The Community Food Bank’s Farm to Child Program has received a $20,000 grant from the Community Foundation for Southern Arizona. The grant will be used to support the program’s ongoing mission to involve low-income schools, children, and parents in gardening-related activities and local food production. The Farm to Child Program helps students develop better eating habits, perform better academically, and reduce behavioral problems by creating sustainable spaces in school where food is grown and community engagement is encouraged. Nationally, Arizona has the 3rd highest rate of childhood food insecurity. The bottom line: every day in Arizona, 1 in 4 kids do not know where their next meal will come from. Recent studies have shown that children ages 6 to 11 living in low-income homes have more than a 20% chance of suffering from obesity.

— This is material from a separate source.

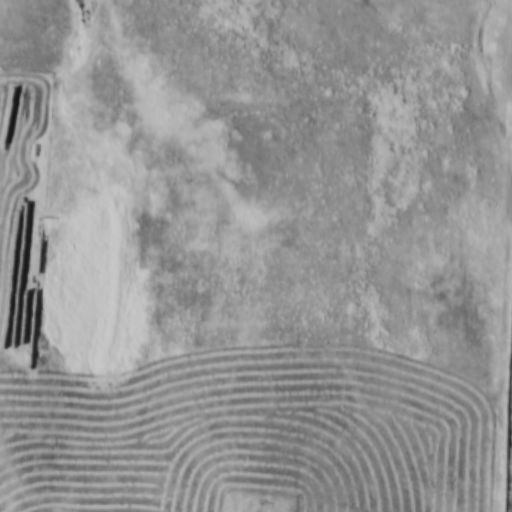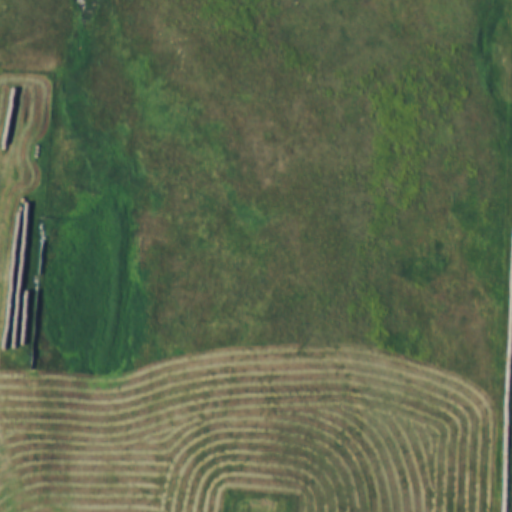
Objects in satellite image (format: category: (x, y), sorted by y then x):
building: (20, 350)
road: (13, 510)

The Farm to Child Program supports 25 to 30 schools by providing gardening materials, including seed and compost, and on-site technical assistance. In addition, program staff carry out more than 40 workshops annually on gardening, harvesting, cooking, and nutrition. In 2014, the Program reached 7,500 students through school gardens, which has been shown to improve attitudes and behaviors regarding fresh produce. Just two years ago, schools were strictly prohibited from serving garden food in the cafeteria, due to health department policies. In partnership with the Farm to Child Program, the Arizona Department of Health Services (AZDHS) has updated its guidelines to make serving garden food in the cafeteria an easier process. In fact, according to Kathryn Mathewson, of the AZDHS, schools from Ajo to Flagstaff are lining up to get their gardens certified and serve their harvest as part of a well-balanced school lunch.

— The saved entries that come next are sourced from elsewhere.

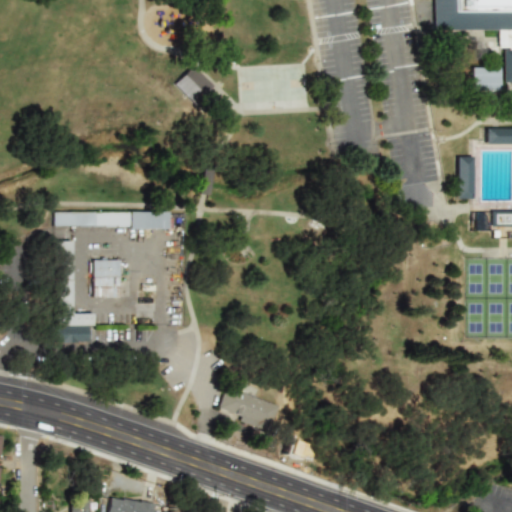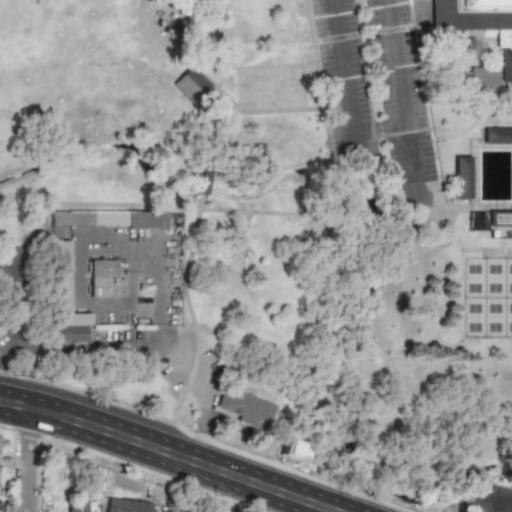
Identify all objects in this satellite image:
building: (470, 13)
building: (474, 17)
building: (505, 65)
building: (505, 65)
road: (246, 68)
building: (480, 78)
building: (481, 78)
road: (346, 79)
building: (190, 84)
building: (190, 85)
road: (400, 90)
road: (231, 122)
building: (496, 135)
building: (496, 135)
building: (459, 177)
building: (460, 177)
building: (200, 182)
building: (201, 182)
road: (202, 185)
road: (222, 209)
building: (501, 218)
building: (105, 219)
building: (105, 219)
building: (501, 219)
park: (271, 220)
road: (249, 227)
building: (100, 277)
building: (101, 277)
park: (487, 297)
building: (61, 299)
building: (61, 299)
road: (193, 318)
road: (128, 348)
building: (244, 408)
road: (187, 447)
road: (150, 459)
road: (27, 465)
road: (174, 490)
road: (246, 502)
road: (497, 503)
building: (76, 505)
building: (76, 505)
building: (125, 505)
building: (124, 506)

Chris Mazzarella, Farm to Child Program Manager, says, “School gardens are an important source of nutritious food. Garden produce is the first step towards a better future, one that leads to good health and self-sufficiency.” This program is an earnest effort to get children wholesome food. “Schools in southern Arizona are places of life, where gardens grow an abundance of food and students learn by getting their hands dirty,” says Food Bank CEO Michael McDonald. “Teachers, parents, and school staff are creating classrooms and cafeterias that help us increase access to healthy food.” This $20,000 grant will enable the Farm to Child Program to continue its work preparing students and their families to live healthy, hunger-free lives. Barbara L. Brown, Vice President of Program Services and Community Initiatives at the Community Foundation for Southern Arizona, says, “We’re pleased to support the Food Bank in its efforts to reduce the effects of poverty on local school-children and their families. The work being done by the Farm to Child Program is quite remarkable, and we fully support them in their ongoing efforts.”